Ayana Bio uses high throughput synthetic biology capabilities like sequencing, omics technology, and analytical chemistry to select the best plant cell lines at a massive speed and scale. Transcriptomics and metabolomics workflows are our bread and butter, meaning we monitor the genes being turned on or off and the molecules inside our cells under hundreds of different conditions. Metabolomics and transcriptomics datasets are interesting and informative alone, but we gather even greater insights by correlating them with machine learning. Ultimately, machine learning helps us predict and control how our plant cells will respond to different treatments, which helps shorten the development timeline.

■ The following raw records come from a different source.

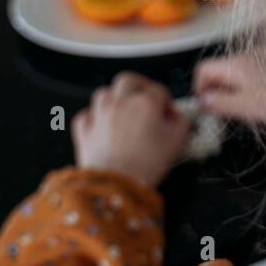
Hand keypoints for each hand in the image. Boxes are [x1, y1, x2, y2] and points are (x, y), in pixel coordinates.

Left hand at [73, 72, 190, 188]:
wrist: (116, 185)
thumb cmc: (145, 166)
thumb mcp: (177, 143)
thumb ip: (181, 123)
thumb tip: (178, 118)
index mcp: (145, 103)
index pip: (159, 90)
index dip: (167, 101)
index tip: (168, 113)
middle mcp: (120, 103)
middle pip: (128, 80)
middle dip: (139, 85)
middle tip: (146, 98)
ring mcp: (99, 114)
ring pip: (105, 93)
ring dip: (115, 98)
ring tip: (124, 111)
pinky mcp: (84, 130)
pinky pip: (87, 114)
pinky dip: (95, 116)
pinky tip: (103, 125)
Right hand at [193, 53, 265, 124]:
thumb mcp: (245, 106)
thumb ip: (220, 103)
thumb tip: (203, 100)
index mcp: (234, 64)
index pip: (203, 69)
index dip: (199, 87)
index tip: (207, 104)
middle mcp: (245, 55)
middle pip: (220, 71)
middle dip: (218, 91)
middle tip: (227, 111)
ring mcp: (261, 55)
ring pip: (237, 72)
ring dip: (235, 89)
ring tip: (247, 108)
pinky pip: (253, 71)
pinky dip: (251, 84)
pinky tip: (264, 100)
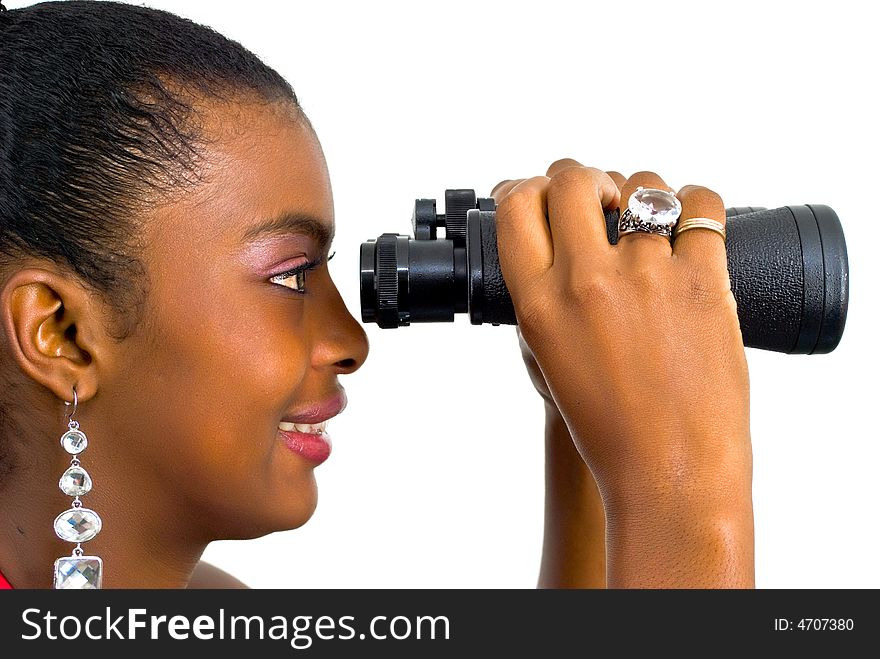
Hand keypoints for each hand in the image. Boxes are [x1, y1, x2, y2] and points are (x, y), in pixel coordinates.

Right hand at [491, 159, 752, 586]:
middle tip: (598, 194)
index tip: (540, 191)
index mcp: (540, 304)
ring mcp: (647, 276)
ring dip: (643, 190)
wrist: (670, 470)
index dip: (525, 187)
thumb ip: (545, 303)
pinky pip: (702, 205)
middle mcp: (587, 281)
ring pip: (643, 184)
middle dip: (582, 176)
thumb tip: (556, 250)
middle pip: (573, 179)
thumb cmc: (610, 430)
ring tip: (652, 216)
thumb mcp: (550, 363)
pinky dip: (697, 203)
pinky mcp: (703, 279)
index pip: (516, 208)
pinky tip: (692, 220)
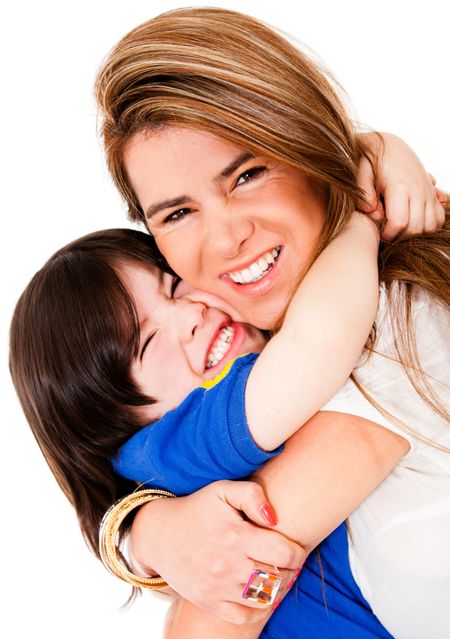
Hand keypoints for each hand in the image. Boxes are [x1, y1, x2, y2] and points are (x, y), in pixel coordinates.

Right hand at [129, 480, 304, 623]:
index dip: (297, 551)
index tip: (294, 547)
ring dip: (278, 588)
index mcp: (236, 536)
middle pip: (278, 577)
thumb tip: (274, 518)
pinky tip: (259, 591)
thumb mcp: (222, 490)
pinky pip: (245, 615)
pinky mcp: (209, 602)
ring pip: (265, 598)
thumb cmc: (198, 509)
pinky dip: (258, 607)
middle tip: (289, 561)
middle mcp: (228, 565)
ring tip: (277, 575)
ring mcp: (218, 587)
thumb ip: (252, 495)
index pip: (285, 554)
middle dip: (291, 570)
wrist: (161, 534)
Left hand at [357, 132, 445, 239]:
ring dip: (416, 233)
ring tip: (399, 228)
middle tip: (388, 234)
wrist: (389, 146)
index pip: (400, 223)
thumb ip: (364, 192)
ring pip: (431, 225)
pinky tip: (413, 222)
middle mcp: (418, 190)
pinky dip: (429, 225)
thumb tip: (373, 214)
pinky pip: (439, 218)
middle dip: (401, 237)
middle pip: (416, 228)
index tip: (380, 234)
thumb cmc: (370, 160)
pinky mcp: (432, 193)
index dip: (389, 235)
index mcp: (399, 187)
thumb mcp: (361, 171)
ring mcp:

IMCJ: Ayana Bio has created a Plant Cell Advantage (TM) portfolio that leverages plant bioactives. Do you consider plant-cell cultivation a trend?
Dr. Glenn: No. The foundational studies of plant cell cultivation were published over 60 years ago. So, I’d say that plant cell cultivation has been a long time coming. But key aspects still need to be worked out. As a pioneer in the industry, we aim to foster widespread positive understanding of the numerous benefits of plant cell cultivation, from enhancing the nutritional content of consumer products to taking the strain off traditional agricultural supply chains.
IMCJ: Will plant-cell-derived saffron be offered globally?
Dr. Glenn: We are currently in the process of exploring and optimizing our saffron cell line, medium and process grouping. After that, we will scale the production of plant cell-derived saffron, complete our pre-clinical studies, and find customers to continue building the market.